I didn't notice it so much during the 60-70's because I was shooting mainly B&W and doing all of my own processing. Those seem to have held up well. I suspect you're right about the quality of the developing by the commercial "quick processing" places that sprang up back then.
As someone who does this professionally you did a good job.
Most of the reason prints from the 60s through the early 80's faded so badly was labs were using a chemical process called EP-2, which was not very stable. When labs went to the then new RA-4 the longevity of prints was greater. And oh yes, the textured prints, very popular in those days. Sometimes shooting them in a studio with polarized lights and lens it can help reduce the "reflections" from the tiny texture.
Whatever you have published so far, your dissertation is quite interesting. Moreover, it is a significant effort of manual editing. Yeah, I have used Photoshop to do several things.
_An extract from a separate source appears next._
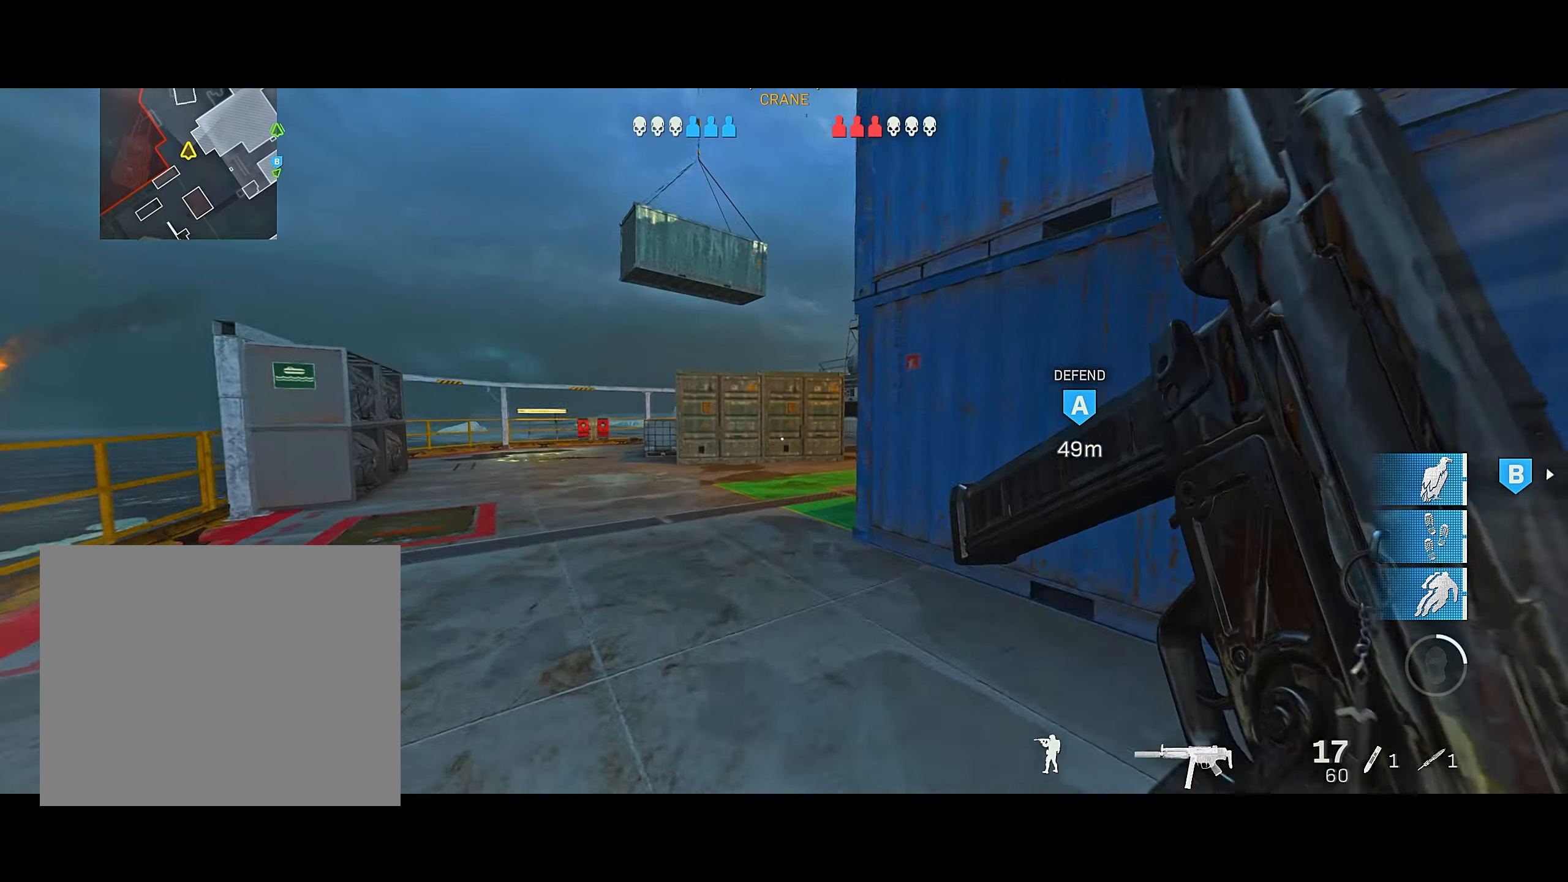
{"buttons": ["CROSS"], "left_stick": "up", "right_stick": "center", "button_events": [[150, "CIRCLE", "down"], [250, "CIRCLE", "up"], [366, "CIRCLE", "down"], [416, "CROSS", "down"], [433, "CIRCLE", "up"]]}
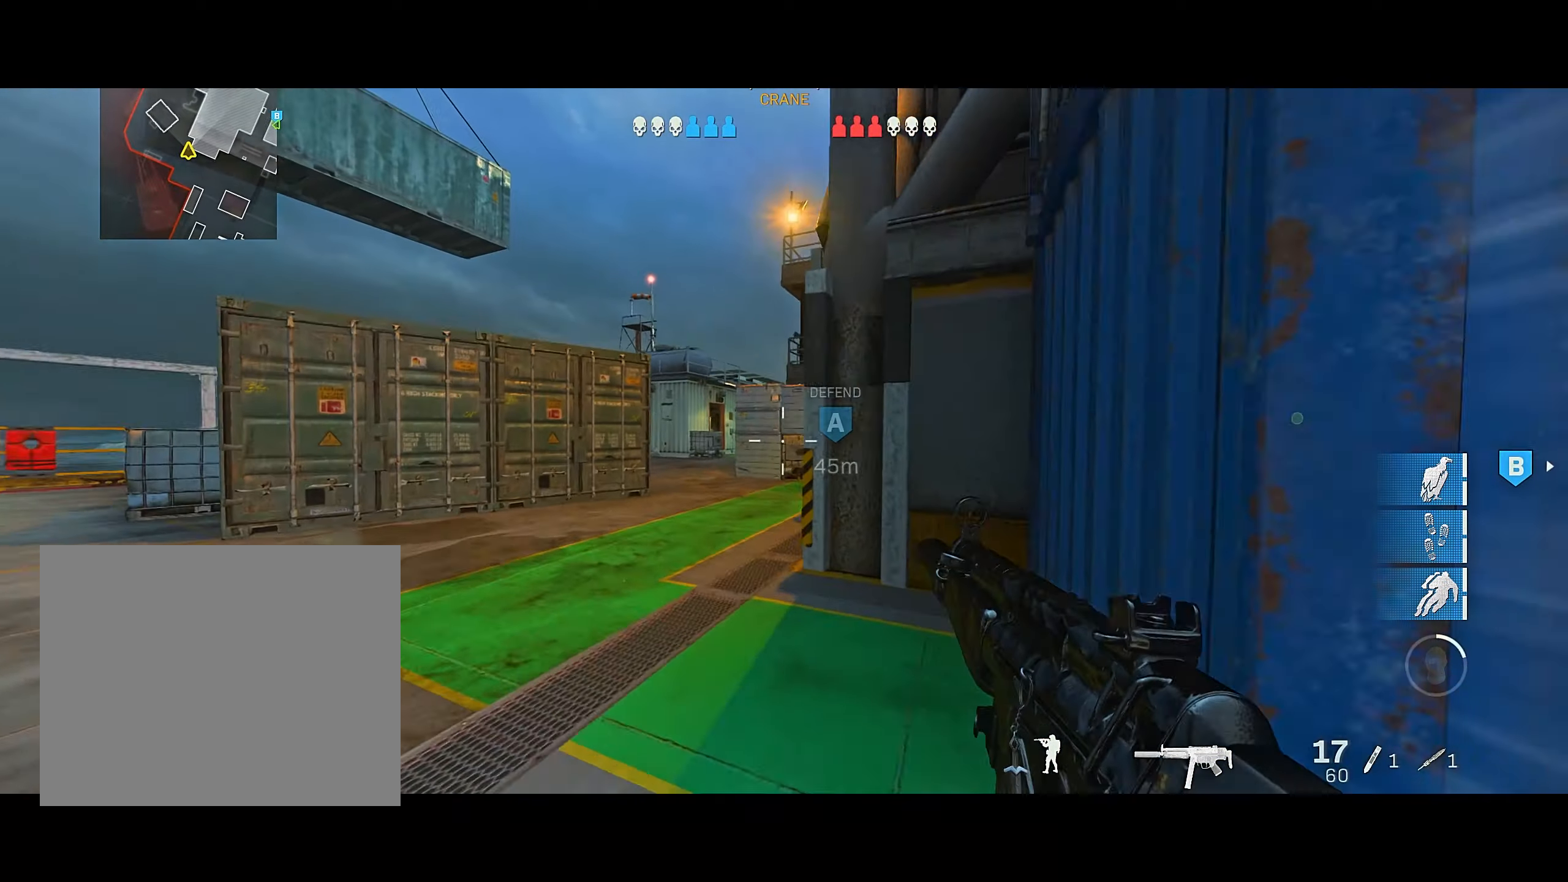
{"buttons": [], "left_stick": "up", "right_stick": "center", "button_events": [[50, "CROSS", "up"]]}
The software will restore the fading colors and renew the expired regions. But I'll have to read your review more depth, and I should try them all.
Revisiting this thread a year later to include some minor updates to my process. The setup I use can be found here.
  • I cut a piece of black posterboard to fit the plywood copy surface and act as a solid color matting. I debated between black and white, but many of the old documents and photos I am digitizing are damaged and several resources on best practices for archiving suggested using a black mat to capture the condition of any artifacts.
  • I switched to a 70-200 lens instead of using primes. This was for 3 reasons: the Nikon Z-mount 70-200 is every bit as sharp as the primes I was using, especially stopped down, switching lenses to try to fill more of the frame was tedious, and it allows me to zoom to fill the frame no matter how large or small the item being captured is. I occasionally switch to a 24-70 for larger items for the same reason.
I hope someone finds this helpful!
I was about to do something like this on my own, Now I only need to follow your directions. Many thanks. Be well Adam.